Tribune parue dans Marianne :
Pour Guillaume Etievant, Secrétaire national à l’Economie et au Travail du Parti de gauche, ceux qui, comme l’économiste Philippe Aghion, proposent un Smic différent selon l’âge ou la situation géographique, font fausse route. Selon lui, « les promoteurs de l’orthodoxie néolibérale qui ont les bonnes grâces de François Hollande continuent à rabâcher des méthodes qui ont pourtant prouvé leurs échecs ».
La proposition des économistes tels que Philippe Aghion, d’augmenter encore plus la flexibilité du marché du travail tout en sécurisant les parcours professionnel par une meilleure politique de formation professionnelle est vouée à l’échec : les salariés précarisés et mal payés, même dans le système rêvé par Aghion qui leur permettrait de passer d’un emploi à l’autre sans difficulté, ne seront que des pions dans le jeu des actionnaires. Et celui-ci n’a qu’un but : augmenter leur taux de profit. La multiplication des cadeaux fiscaux ces dernières années le prouve : le crédit impôt recherche représente une rente financière pour les grands groupes et ne bénéficie que très peu aux efforts concrets de recherche. Quant aux allégements de cotisations sociales, ils n’ont jamais permis de diminuer le chômage. Déjà en 2009, même la Cour des Comptes affirmait que « s’agissant des allègements généraux sur les bas salaires, leur efficacité sur l’emploi est trop incertaine pour ne pas amener à reconsidérer leur ampleur, voire leur pérennité. »
Le modèle suédois n’est pas un exemple
Quand à défendre une disparition ou une baisse du Smic, c’est non seulement une aberration sociale (qui peut vivre décemment avec moins de 1 128 euros par mois ?) mais également un non-sens économique. D’abord, contrairement aux idées répandues, de nombreux pays ont des salaires minimum plus élevés qu’en France (Luxembourg, Belgique, Pays Bas, Irlande, etc.) Ensuite, une diminution du Smic aurait des conséquences désastreuses sur l’activité car les ménages touchant le Smic consomment l’intégralité de leurs revenus. Cela accentuerait également les inégalités femme-homme puisque les femmes sont près de deux fois plus souvent au Smic que les hommes.

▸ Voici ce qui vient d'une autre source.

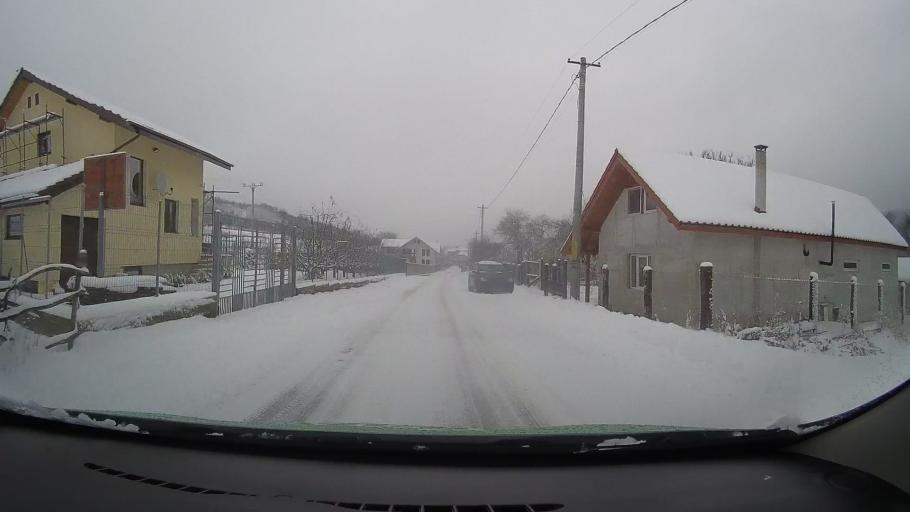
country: RO
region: Hunedoara
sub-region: Comuna Carjiti
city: Carjiti
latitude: 45.8297
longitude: 22.8454
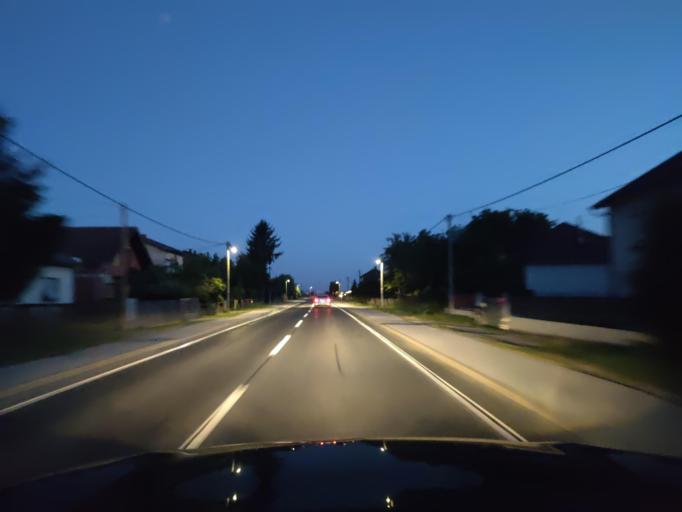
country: HR
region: Medimurska
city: Mackovec
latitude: 46.4253
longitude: 16.4288
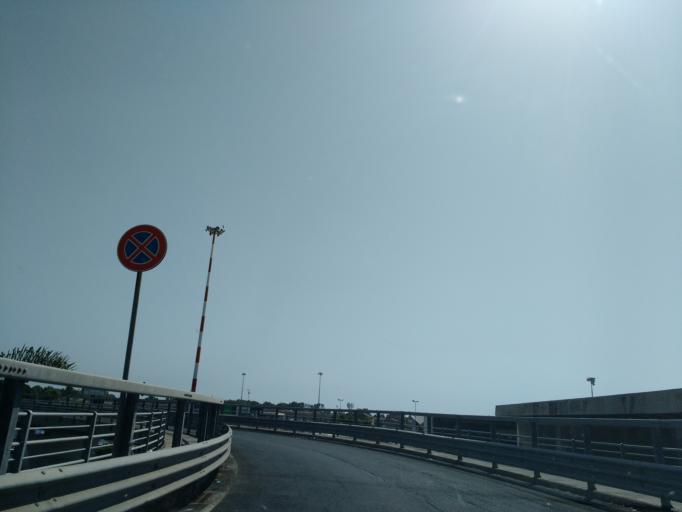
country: IT
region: Sicily
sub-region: Catania
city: Catania
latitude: 37.4704
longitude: 15.0669
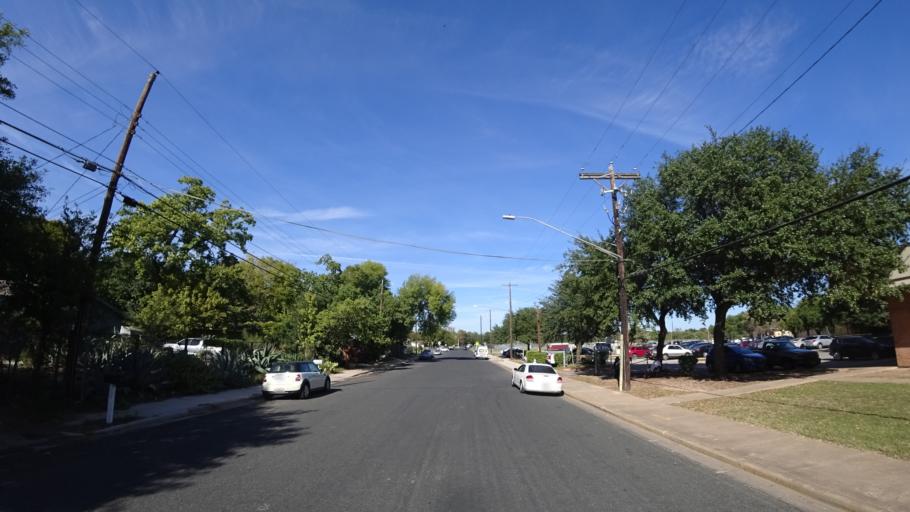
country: US
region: Texas
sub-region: Travis County
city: Austin
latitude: 30.2587
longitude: -97.6825
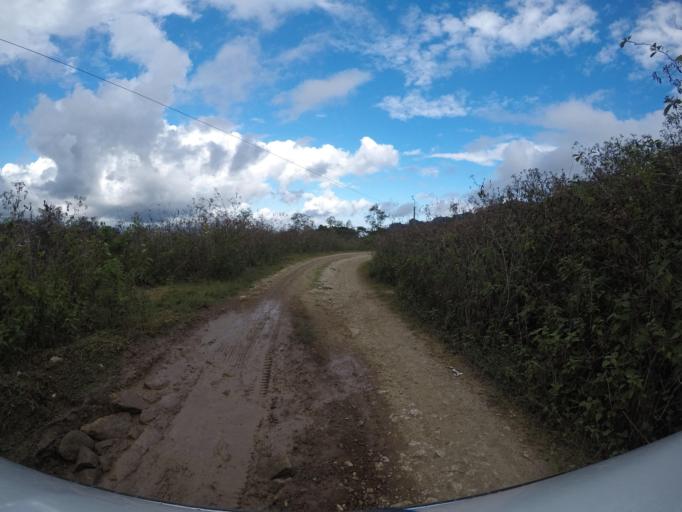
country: TL
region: Baucau
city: Venilale
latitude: -8.6788
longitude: 126.6367
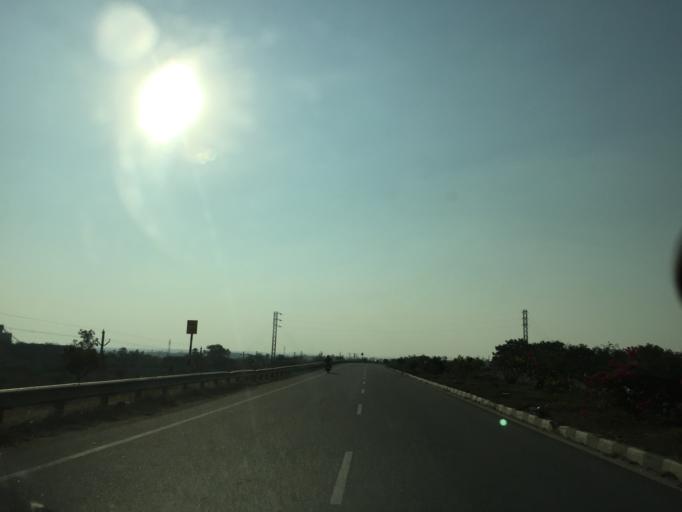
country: IN
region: Telangana
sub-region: Nalgonda
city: Bhongir
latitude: 17.5032
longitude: 78.8554
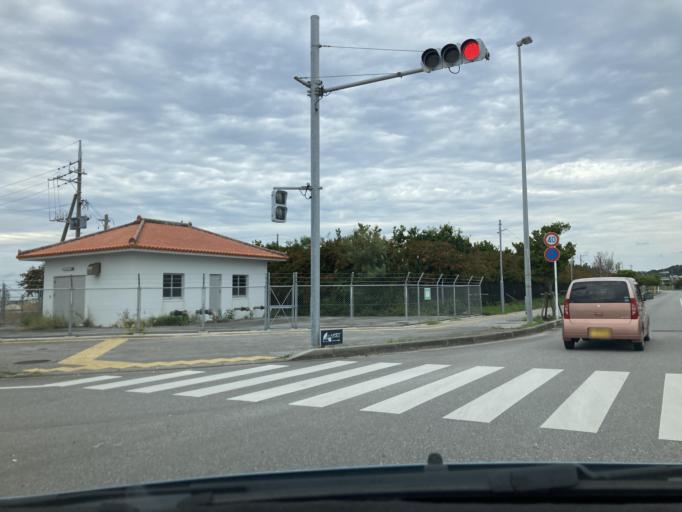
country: JP
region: Okinawa
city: Okinawa
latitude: 26.3935
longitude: 127.7410
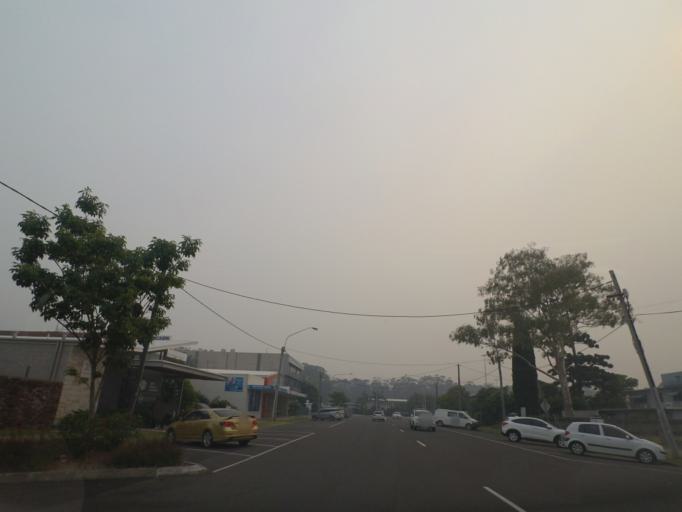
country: AU
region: New South Wales
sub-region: Coffs Harbour
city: Coffs Harbour
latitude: -30.2965
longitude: 153.1177
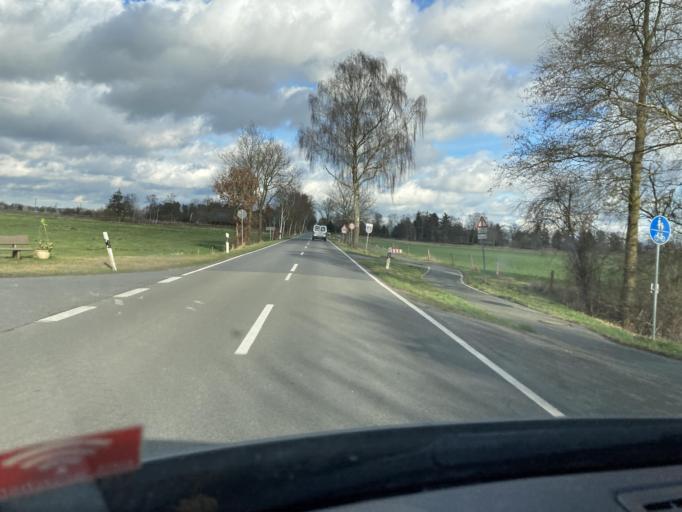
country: DE
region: Lower Saxony
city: Friedeburg
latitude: 53.3732
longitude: 7.8226
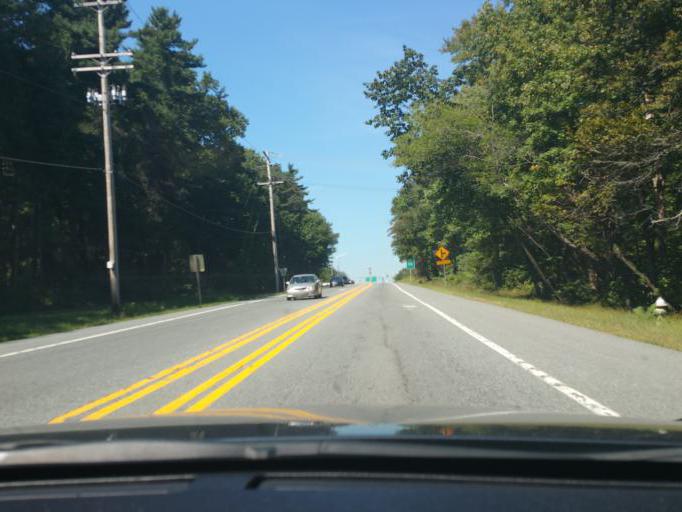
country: US
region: Maryland
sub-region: Harford County
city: Havre de Grace
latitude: 39.5661
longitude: -76.1272
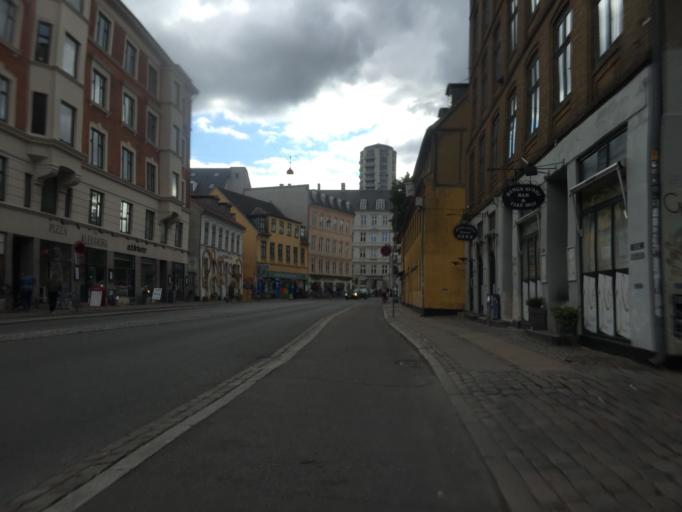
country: DK
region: Capital Region
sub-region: Frederiksberg Kommune
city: Frederiksberg
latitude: 55.6705
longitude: 12.5410
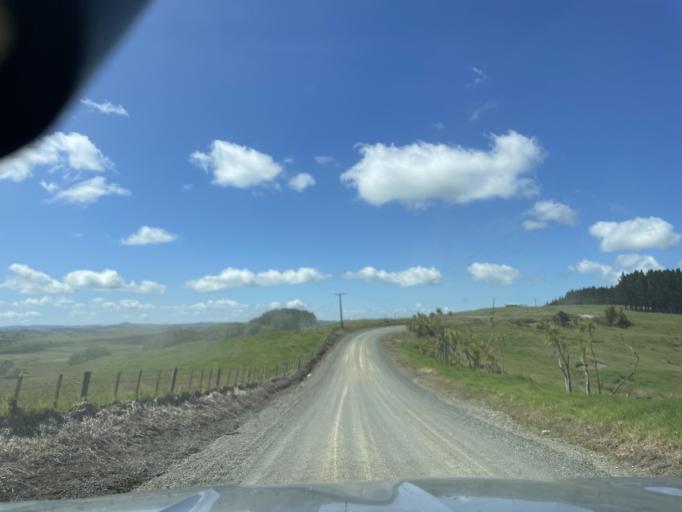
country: NZ
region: Auckland
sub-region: Auckland
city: Wellsford
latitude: -36.2446
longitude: 174.3645
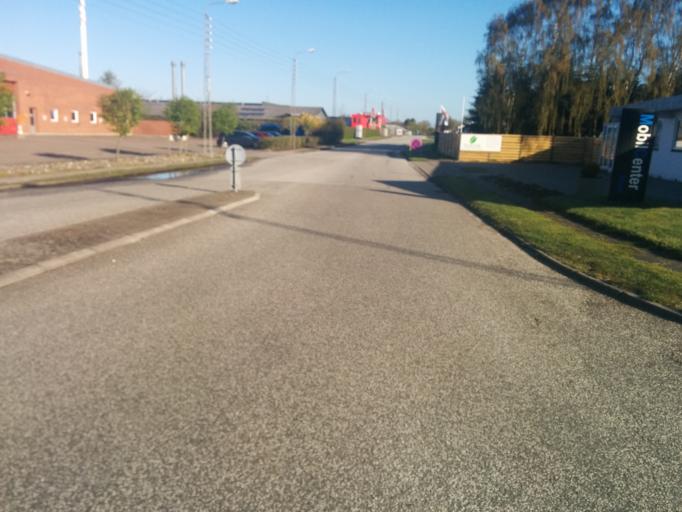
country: DK
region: Central Jutland
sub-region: Viborg Kommune
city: Viborg
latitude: 56.4680
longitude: 9.4020
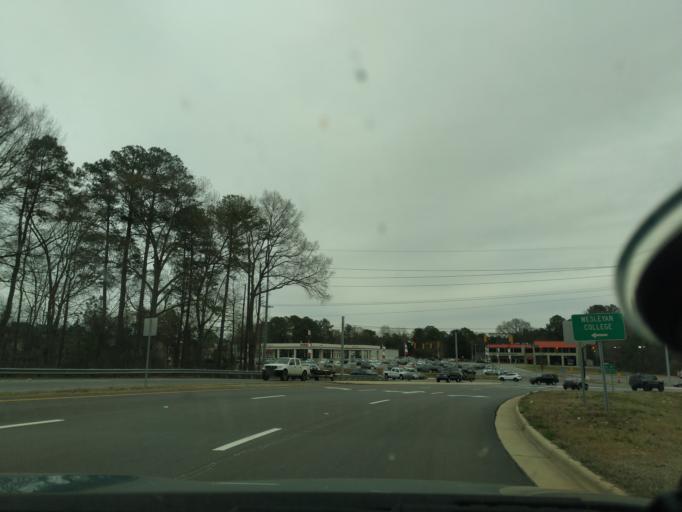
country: US
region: North Carolina
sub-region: Nash County
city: Rocky Mount
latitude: 35.9672
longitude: -77.8178
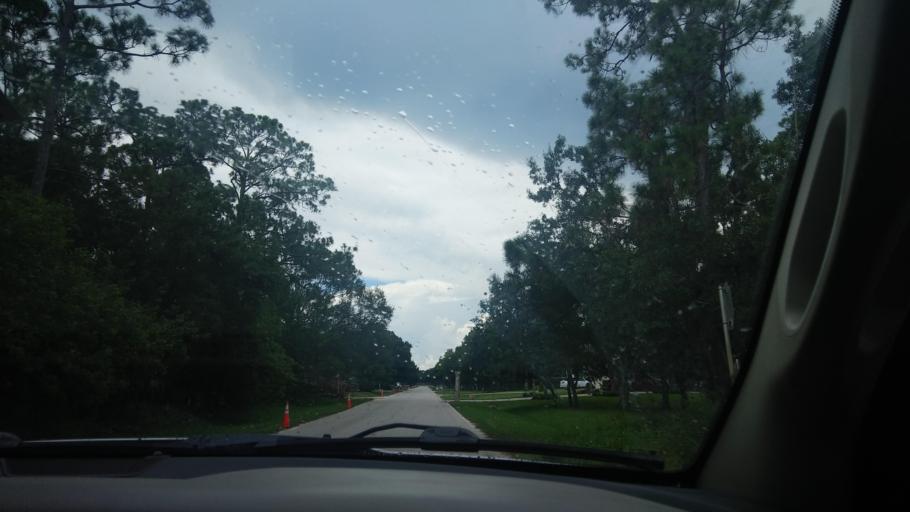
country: US
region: Florida
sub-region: Indian River County
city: Fellsmere
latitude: 27.7638
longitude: -80.6015
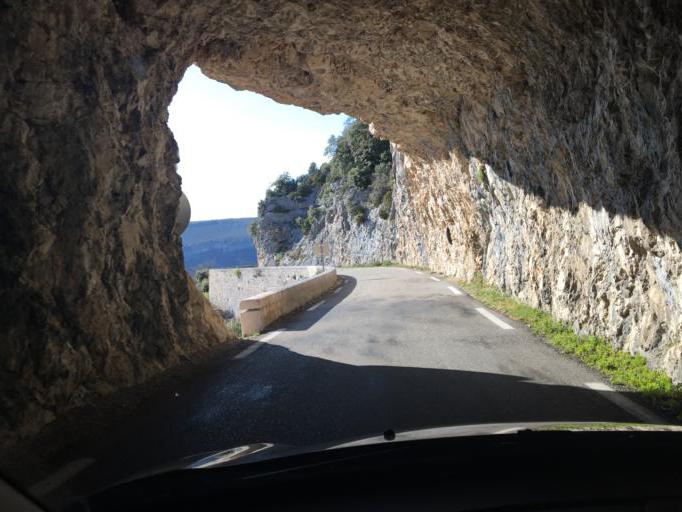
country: FR
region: Provence-Alpes-Cote d'Azur
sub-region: Departement du Vaucluse
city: Sault
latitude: 44.0567
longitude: 5.3269
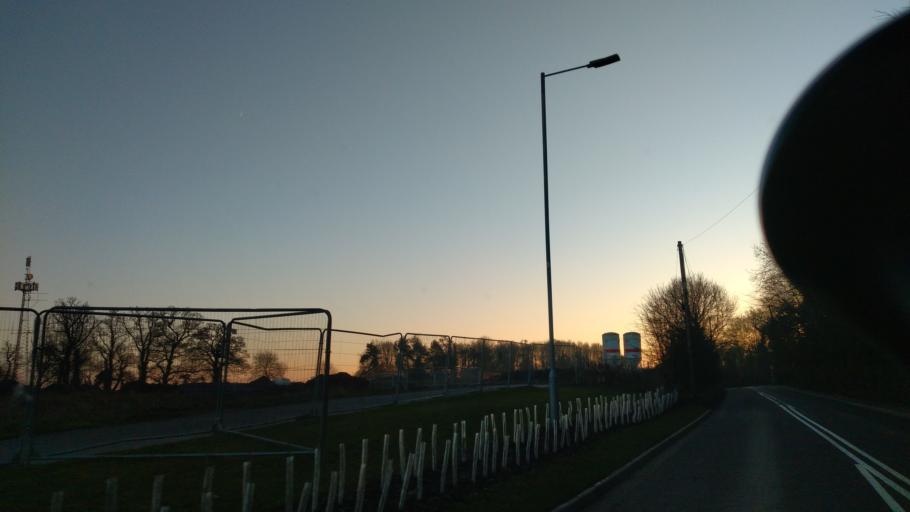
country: GB
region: England
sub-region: Wiltshire
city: Calne
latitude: 51.4305
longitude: -2.0060
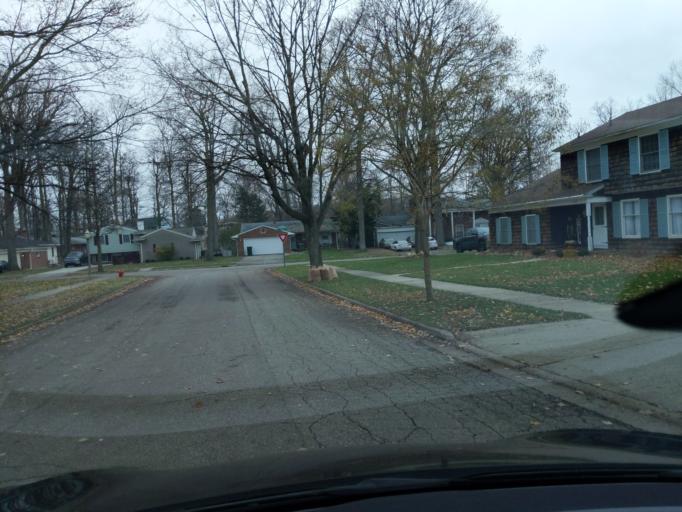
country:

Les promoteurs de l’orthodoxie néolibérale qui ont les bonnes grâces de François Hollande continuent donc à rabâcher des méthodes qui ont pourtant prouvé leurs échecs. Ils ont même la prétention d’appeler cela de « nouvelles idées » alors qu’elles ne sont que l’éternelle répétition des principes réactionnaires. Il est regrettable que le système politique et médiatique fasse si souvent la promotion de cette économie de la misère, pourtant contredite en permanence par les faits et qui n’a que des impacts négatifs pour la population. L’économie doit être une arme intellectuelle pour comprendre et améliorer le monde, et non pas un outil de propagande justifiant les politiques antisociales et permettant à certains « experts » de maximiser leur rente financière et leur gratification symbolique tout en masquant les intérêts qu’ils servent derrière une autoproclamée neutralité.
* Changer de modèle, de nouvelles idées pour une nouvelle croissance, Philippe Aghion, Gilbert Cette, Elie Cohen, Ed. Odile Jacob, avril 2014.